Por desgracia, Jackie Brown no es una buena película, aunque merece serlo, porque contiene momentos excelentes, como algunos juegos de análisis de sucesos desmenuzados desde varios puntos de vista simultáneos, retrocesos temporales nada rutinarios y aceleraciones de los sucesos muy bien construidas. La novela de Elmore Leonard que se adivina detrás de las imágenes de Jackie Brown da la impresión de tener una gran consistencia, pero su reescritura por Tarantino para la pantalla no es digna de quien otras veces ha demostrado ser un guionista -pese a inclinarse en ocasiones a desviarse por las ramas- hábil y muy elocuente.

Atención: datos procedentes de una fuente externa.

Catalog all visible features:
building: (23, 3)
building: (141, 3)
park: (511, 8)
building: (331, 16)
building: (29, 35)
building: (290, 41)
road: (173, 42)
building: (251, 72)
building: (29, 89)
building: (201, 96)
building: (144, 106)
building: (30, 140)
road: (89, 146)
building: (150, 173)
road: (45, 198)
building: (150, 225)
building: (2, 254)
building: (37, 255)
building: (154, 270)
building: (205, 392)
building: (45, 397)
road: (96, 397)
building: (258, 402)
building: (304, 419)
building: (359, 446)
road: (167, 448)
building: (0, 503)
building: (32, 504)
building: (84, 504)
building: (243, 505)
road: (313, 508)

Da la impresión de que el guionista Tarantino se ha sentido presionado por la inseguridad del director Tarantino. Y el director Tarantino, metido aquí en la aventura de la autoexigencia de estar a la altura de la tradición de un género glorioso en el cine de su país, obliga al escritor Tarantino a dar tiempo y más tiempo inútil a las zonas expositivas del relato, que podían haber sido mucho más ágiles vivas y eficaces si hubieran sido más concisas, de forma que, cuando llega la aceleración del embrollo en la zona de desenlace, es ya demasiado tarde y la película se cierra como con unto resentida sin remedio de esta tardanza.